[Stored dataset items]
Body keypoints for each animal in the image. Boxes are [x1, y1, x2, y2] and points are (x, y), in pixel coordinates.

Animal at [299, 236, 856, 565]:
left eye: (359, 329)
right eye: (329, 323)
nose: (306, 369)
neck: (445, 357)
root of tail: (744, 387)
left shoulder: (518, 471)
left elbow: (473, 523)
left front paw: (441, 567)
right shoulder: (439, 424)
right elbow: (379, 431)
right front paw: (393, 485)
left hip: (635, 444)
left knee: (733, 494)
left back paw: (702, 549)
* * *
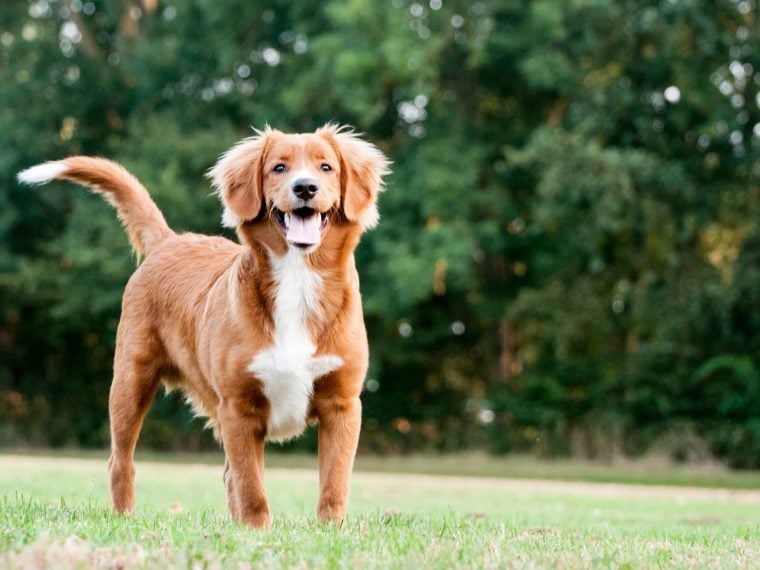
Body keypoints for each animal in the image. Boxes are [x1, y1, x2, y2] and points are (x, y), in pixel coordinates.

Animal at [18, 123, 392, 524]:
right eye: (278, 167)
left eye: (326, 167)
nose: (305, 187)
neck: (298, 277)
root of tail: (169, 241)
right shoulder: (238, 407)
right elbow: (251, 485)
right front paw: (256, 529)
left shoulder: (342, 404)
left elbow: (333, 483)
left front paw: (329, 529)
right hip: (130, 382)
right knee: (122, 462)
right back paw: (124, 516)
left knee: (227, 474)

ASSIGNMENT:
Using only the entries above, output the line with "nose: (306, 369)", the line with "left back paw: (702, 549)", and all lines between them, exactly as they stand.

ANSWER SPACE:
nose: (306, 369)
neck: (445, 357)
root of tail: (744, 387)
left shoulder: (518, 471)
left elbow: (473, 523)
left front paw: (441, 567)
right shoulder: (439, 424)
right elbow: (379, 431)
right front paw: (393, 485)
left hip: (635, 444)
left knee: (733, 494)
left back paw: (702, 549)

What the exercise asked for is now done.